### [Assignment]
Give again, word for word, every line below from the one that has "ofrecer el producto." through the one that has "El Product Marketing busca", both included, and no others.

### [Dataset records]
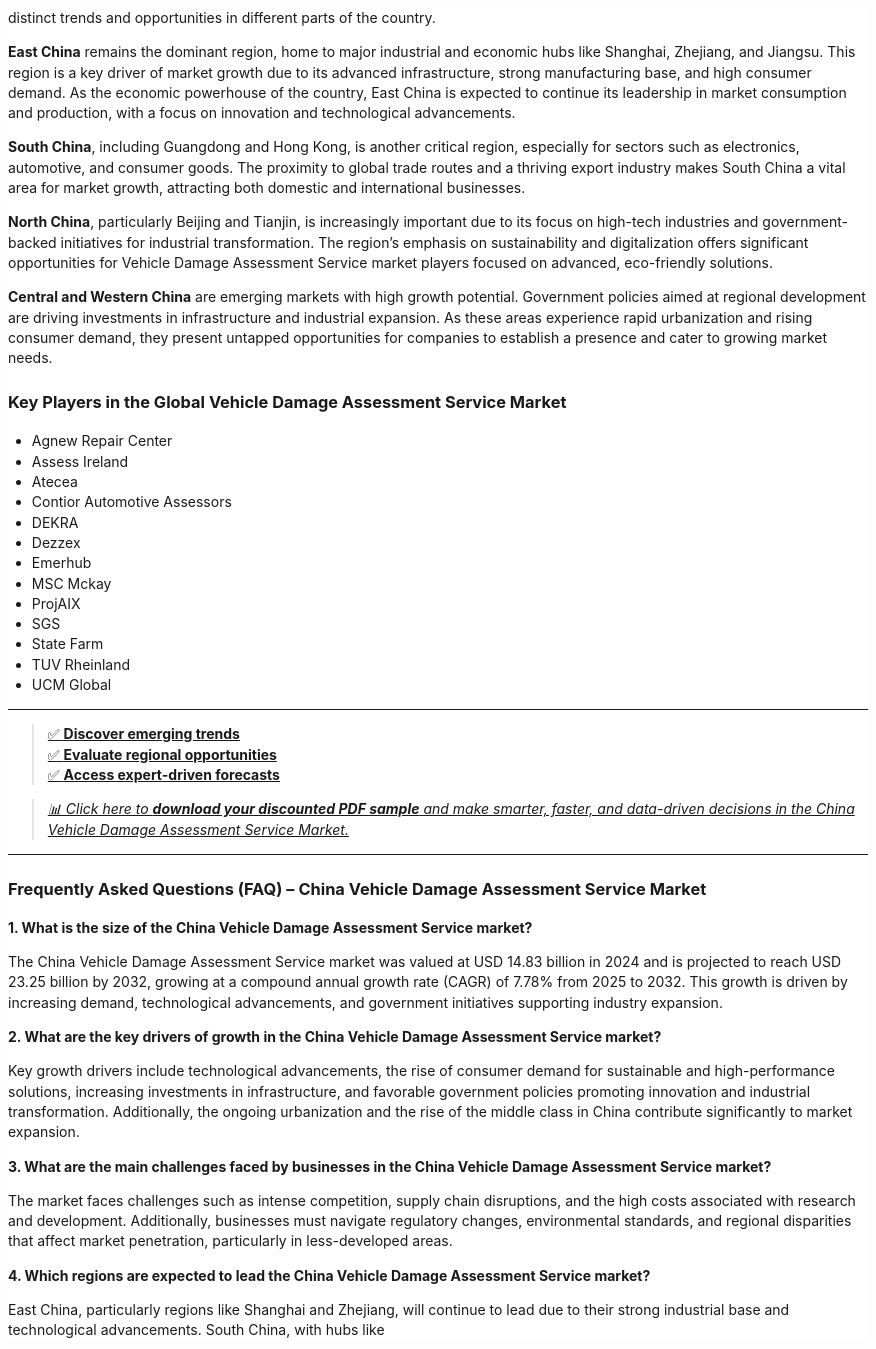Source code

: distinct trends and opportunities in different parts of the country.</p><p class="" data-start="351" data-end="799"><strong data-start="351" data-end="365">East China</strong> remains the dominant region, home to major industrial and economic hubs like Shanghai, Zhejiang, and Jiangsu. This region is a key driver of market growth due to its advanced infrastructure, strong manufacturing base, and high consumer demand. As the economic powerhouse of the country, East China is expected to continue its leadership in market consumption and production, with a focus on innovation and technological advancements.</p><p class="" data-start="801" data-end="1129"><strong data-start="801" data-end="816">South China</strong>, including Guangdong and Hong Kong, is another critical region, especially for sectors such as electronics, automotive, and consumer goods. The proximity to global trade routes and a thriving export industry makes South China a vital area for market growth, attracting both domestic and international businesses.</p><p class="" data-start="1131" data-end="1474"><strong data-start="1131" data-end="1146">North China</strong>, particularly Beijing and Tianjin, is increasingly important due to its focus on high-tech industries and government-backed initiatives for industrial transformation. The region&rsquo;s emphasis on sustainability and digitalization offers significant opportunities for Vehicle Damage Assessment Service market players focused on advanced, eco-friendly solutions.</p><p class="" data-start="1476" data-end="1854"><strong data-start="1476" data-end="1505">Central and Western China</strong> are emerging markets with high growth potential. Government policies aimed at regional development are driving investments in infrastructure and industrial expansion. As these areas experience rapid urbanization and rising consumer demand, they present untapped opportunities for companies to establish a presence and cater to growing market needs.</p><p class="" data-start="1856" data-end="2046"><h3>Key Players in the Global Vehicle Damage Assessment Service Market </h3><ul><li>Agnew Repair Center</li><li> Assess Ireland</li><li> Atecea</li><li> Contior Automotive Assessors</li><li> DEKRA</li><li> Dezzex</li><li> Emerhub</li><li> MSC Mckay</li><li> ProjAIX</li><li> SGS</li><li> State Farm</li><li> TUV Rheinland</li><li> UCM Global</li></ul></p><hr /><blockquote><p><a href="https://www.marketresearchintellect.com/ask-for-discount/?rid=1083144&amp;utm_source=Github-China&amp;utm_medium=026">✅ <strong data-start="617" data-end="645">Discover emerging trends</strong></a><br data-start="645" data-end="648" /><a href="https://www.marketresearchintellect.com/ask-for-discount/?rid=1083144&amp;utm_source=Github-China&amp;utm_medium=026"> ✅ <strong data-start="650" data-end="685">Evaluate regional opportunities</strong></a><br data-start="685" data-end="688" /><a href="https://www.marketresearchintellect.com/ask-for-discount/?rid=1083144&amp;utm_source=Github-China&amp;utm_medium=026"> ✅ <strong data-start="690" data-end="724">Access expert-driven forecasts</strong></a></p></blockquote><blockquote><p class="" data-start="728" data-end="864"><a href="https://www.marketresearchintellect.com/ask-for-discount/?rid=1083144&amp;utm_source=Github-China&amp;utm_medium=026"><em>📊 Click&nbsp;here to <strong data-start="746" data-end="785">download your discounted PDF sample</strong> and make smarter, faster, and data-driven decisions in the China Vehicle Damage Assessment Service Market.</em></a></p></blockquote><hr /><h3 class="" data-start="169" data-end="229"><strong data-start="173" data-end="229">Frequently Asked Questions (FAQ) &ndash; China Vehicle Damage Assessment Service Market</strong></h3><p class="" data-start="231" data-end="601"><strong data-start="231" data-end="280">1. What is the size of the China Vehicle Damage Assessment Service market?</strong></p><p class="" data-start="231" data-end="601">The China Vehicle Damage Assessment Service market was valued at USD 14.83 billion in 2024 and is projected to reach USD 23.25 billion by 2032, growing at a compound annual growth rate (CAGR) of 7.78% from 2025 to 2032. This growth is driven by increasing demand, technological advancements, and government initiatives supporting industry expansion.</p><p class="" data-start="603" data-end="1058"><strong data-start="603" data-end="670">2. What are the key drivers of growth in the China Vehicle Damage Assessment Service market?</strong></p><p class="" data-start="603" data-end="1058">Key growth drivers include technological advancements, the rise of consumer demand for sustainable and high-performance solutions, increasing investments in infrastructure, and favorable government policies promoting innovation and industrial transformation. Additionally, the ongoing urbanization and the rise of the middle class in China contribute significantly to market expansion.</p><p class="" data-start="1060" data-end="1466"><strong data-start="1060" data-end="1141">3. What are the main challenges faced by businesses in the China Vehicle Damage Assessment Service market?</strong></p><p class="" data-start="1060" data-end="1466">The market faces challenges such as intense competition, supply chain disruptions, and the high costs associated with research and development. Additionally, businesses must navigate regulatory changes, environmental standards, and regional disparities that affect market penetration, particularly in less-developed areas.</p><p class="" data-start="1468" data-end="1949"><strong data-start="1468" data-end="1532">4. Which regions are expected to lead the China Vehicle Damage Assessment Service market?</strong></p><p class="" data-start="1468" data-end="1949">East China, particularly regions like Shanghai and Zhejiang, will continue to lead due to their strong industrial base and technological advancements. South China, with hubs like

---

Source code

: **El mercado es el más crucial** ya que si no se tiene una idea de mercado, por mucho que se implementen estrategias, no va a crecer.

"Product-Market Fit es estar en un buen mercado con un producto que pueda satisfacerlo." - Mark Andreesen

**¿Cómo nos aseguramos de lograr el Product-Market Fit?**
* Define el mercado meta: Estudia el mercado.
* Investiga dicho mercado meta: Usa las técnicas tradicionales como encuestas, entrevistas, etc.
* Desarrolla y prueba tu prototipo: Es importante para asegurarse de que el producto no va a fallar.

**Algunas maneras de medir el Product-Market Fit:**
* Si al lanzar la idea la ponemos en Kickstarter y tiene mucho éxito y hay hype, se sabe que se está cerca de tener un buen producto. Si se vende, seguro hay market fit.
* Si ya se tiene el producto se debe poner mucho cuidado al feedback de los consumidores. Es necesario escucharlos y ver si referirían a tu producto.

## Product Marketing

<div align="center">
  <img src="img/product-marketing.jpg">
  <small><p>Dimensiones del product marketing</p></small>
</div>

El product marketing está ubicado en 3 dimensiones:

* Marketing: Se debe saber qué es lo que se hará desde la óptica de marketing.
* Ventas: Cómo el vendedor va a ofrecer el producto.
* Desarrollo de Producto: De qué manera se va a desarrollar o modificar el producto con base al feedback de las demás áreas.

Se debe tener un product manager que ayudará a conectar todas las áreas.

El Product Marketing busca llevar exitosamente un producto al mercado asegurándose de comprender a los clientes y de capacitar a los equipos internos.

--

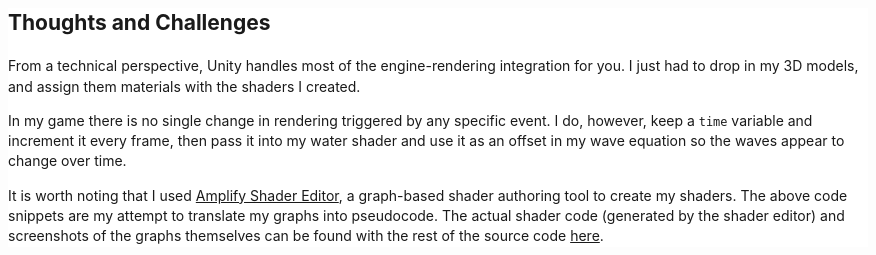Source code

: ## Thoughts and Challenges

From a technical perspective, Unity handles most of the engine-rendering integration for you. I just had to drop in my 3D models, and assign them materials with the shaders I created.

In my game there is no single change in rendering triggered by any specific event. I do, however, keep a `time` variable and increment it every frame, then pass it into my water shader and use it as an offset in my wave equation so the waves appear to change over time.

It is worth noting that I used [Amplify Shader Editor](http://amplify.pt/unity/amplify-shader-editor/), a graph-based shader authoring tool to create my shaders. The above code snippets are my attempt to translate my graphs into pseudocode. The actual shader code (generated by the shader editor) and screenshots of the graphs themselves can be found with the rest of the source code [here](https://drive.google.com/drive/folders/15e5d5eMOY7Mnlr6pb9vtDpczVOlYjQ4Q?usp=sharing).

### [Finished task]
* Ventas: Cómo el vendedor va a ofrecer el producto.
* Desarrollo de Producto: De qué manera se va a desarrollar o modificar el producto con base al feedback de las demás áreas.

Se debe tener un product manager que ayudará a conectar todas las áreas.

El Product Marketing busca llevar exitosamente un producto al mercado asegurándose de comprender a los clientes y de capacitar a los equipos internos.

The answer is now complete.